• _PASSAGE FOR REVIEW_

=======

To understand why it's sometimes difficult to find the origin of food contamination, let's look at how the FDA follows an outbreak, starting all the way back at the grocery store. You buy the lettuce during your regular shopping trip on Saturday morning, but the expiration date on the bag isn't for six or seven days so you don't worry about eating it immediately. When you finally do eat the lettuce on Wednesday, everything seems fine. Because E. coli symptoms typically show up three to four days after being exposed, you don't get sick until the weekend.

You probably don't think it was the lettuce that made you sick. Maybe it's just the cold your kid brought home from school or that other bug that's been going around. It could have been something you ate, but who knows what? And if you're a healthy adult, you probably recover within a week without any additional problems.

But if you do get sick enough to go to the hospital, it's probably a few days after you first get sick. Now we're almost a week and half or more after you bought the lettuce. Chances are, that lettuce isn't is your fridge anymore because you've eaten all of it or thrown it out after it went bad.

Once the hospital knows why you're sick, they send a report that they have a patient with E. coli to public health officials, including the CDC. When the CDC sees more than a few cases, they work with the FDA to trace the origin of the E. coli. By now, it could be two weeks after you purchased the lettuce (and three or four weeks after the lettuce was harvested), no one has the original product or package. Because of the short 21-day shelf life of lettuce, it's harder for the government to trace the origin of contaminated lettuce.

So far, all the FDA has been able to to do is figure out what they know didn't happen. They've determined the cause wasn't as simple as, for example, one farm using unsafe harvesting techniques or a processor not washing the lettuce properly before packaging. You can see in this diagram of tracebacks that there is not a clear line going back to one point in the romaine lettuce E. coli outbreak.

=======

• _THINGS TO DO_
a: In the passage on tracing the lettuce outbreak, how long after exposure do E. coli symptoms typically show up?
b: Copy the passage on tracing the lettuce outbreak from "You probably don't" up to and including "any additional problems.".
c: Write what comes next in the passage on tracing the lettuce outbreak, picking up after its final sentence.

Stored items
=======

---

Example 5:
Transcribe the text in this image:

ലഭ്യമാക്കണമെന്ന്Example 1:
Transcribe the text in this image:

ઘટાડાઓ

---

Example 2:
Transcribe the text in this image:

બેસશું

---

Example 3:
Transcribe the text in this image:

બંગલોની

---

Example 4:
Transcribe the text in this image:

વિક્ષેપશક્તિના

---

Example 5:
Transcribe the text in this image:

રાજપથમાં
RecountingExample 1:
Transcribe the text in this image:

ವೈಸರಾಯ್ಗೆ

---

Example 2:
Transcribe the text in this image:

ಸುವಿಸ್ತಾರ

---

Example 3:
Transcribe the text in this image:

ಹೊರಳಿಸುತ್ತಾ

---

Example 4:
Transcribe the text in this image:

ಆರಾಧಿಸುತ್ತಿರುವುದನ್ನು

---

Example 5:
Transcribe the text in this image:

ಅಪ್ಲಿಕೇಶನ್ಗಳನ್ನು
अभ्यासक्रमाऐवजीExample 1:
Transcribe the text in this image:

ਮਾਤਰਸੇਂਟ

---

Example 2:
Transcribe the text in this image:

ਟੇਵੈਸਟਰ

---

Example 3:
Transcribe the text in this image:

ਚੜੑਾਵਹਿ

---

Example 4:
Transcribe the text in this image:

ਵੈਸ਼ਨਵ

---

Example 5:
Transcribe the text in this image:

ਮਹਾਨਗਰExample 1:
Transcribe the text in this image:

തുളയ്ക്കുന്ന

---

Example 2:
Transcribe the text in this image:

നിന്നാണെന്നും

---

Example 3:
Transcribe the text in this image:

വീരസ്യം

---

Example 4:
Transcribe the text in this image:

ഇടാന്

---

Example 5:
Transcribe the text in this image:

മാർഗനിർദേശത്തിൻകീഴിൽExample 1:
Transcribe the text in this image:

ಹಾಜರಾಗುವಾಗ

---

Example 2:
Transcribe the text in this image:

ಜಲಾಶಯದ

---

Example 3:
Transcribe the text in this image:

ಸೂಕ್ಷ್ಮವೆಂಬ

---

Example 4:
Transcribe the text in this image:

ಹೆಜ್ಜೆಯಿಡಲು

=======

• _RESPONSES TO THE TASKS_
a: Three to four days.

b:
You probably don't think it was the lettuce that made you sick. Maybe it's just the cold your kid brought home from school or that other bug that's been going around. It could have been something you ate, but who knows what? And if you're a healthy adult, you probably recover within a week without any additional problems.

c:
romaine lettuce e. coli outbreak

Food and Drug Administration

According to a FDA blog post:

"It [the evidence] says that there isn't a simple or obvious explanation for how this outbreak occurred within the supply chain. If the explanation was as simple as a single farm, or a single processor or distributor, we would have already figured that out. The traceback diagram does show us that the contamination with E. coli O157:H7 was unlikely to have happened near the end of the supply chain (such as at a distributor) because there are no common distributors among the places that received and sold or served contaminated lettuce. The contamination likely happened at, or close to, the Yuma growing area."

What happens next?

The 10 organizations that signed the open letter to the FDA think the inability to trace where the lettuce came from is exactly the point. In the letter, they point out the advances in technology that should make it easier to trace a product's path from field to plate.

"Current technology makes it possible for retailers to track and trace products with extraordinary speed and accuracy. Retailers using advanced technology, such as blockchain, now report they can identify the origin of certain produce shipments in as little as 2.2 seconds. Given these advances, it is no longer acceptable that the FDA has no means to swiftly determine where a bag of lettuce was grown or packaged."

They are asking the FDA to finally institute the rules made possible by the Food and Safety Modernization Act passed by Congress seven years ago, including establishing better record keeping requirements for high-risk foods, or foods that have more potential to carry bacteria like E. coli and Salmonella.

The FDA has not yet publicly responded to this call to action, but perhaps the difficulty in tracing this particular romaine lettuce E. coli outbreak will convince them to work with the food industry to take additional steps in protecting our food system.